Establish a healthy morning routine.

Anxiety can be caused by uncertainty, so a regular morning routine can help you start your day with something predictable and familiar. Stretch for a few minutes, take a shower, go for a walk, listen to music – your routine can be anything, as long as you stick to it.

 

Prepare the night before.

Lighten the load every morning by preparing in advance. Set aside your clothes or pack your lunch the night before, and you’ll have fewer things to worry about in the morning.

 

Meditate.

Sit down in a comfortable, quiet spot, and try to focus on your breathing. Even five minutes every morning can do wonders to clear your head. Refer to some of the best-guided anxiety meditation videos on Youtube.

 

Write about your feelings.

A journal is great, but even a piece of paper will do. Write down how you feel and why you think you feel that way. There’s no need to be eloquent or edit what you’ve written; this is for you and no one else. Being able to articulate your emotions gives you control over them. It will help you pinpoint exactly what you’re going through and why, instead of just feeling a general overwhelming anxiety.

 

Practice gratitude.

Think of at least three things you’re looking forward to, or reasons why you’re grateful to be alive.

It can be as small as “eating that slice of cake in the fridge” to “having a solid support system in my friends and family”.
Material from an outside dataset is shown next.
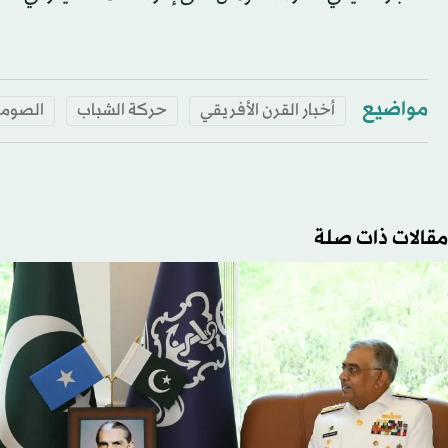
مواضيع
أخبار القرن الأفريقي
حركة الشباب
الصوما
مقالات ذات صلة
Thinking positive can prime your mind to be calm and relaxed throughout the day.

 

Finish a minor task.

If your daily tasks are the cause of your anxiety, finishing something easy can jumpstart your day with a sense of accomplishment. The key is to start small, like making your bed or throwing out the trash.

 

Write a to-do list.

Sometimes you can feel overwhelmed by the sheer number of things you have to finish. Having a concrete to-do list will help you stay organized and on track. Plus, crossing an item off the list will provide some relief.

 

Stay offline.

Resist the temptation to jump on your phone first thing in the morning.

Spend the first 30 minutes offline.

Don’t check your emails or social media. You can get a head start on your to-do list without accidentally wasting your entire morning scrolling through Facebook.

 

Talk to a therapist.

If your anxiety is already negatively impacting your life, talk to someone. There’s no shame in admitting that you need professional help. A therapist will be able to get to the cause of your anxiety and come up with the appropriate treatment plan, whether that involves additional coping strategies or medication.

 

Conclusion

Most of us aren’t morning people to begin with, but morning anxiety makes going about our day even more difficult than it has to be. Fear not – morning anxiety and depression doesn’t have to be a daily reality. There are many things you can do to stop waking up stressed or worried. Hope this article has helped you find ways to stop anxiety in the morning.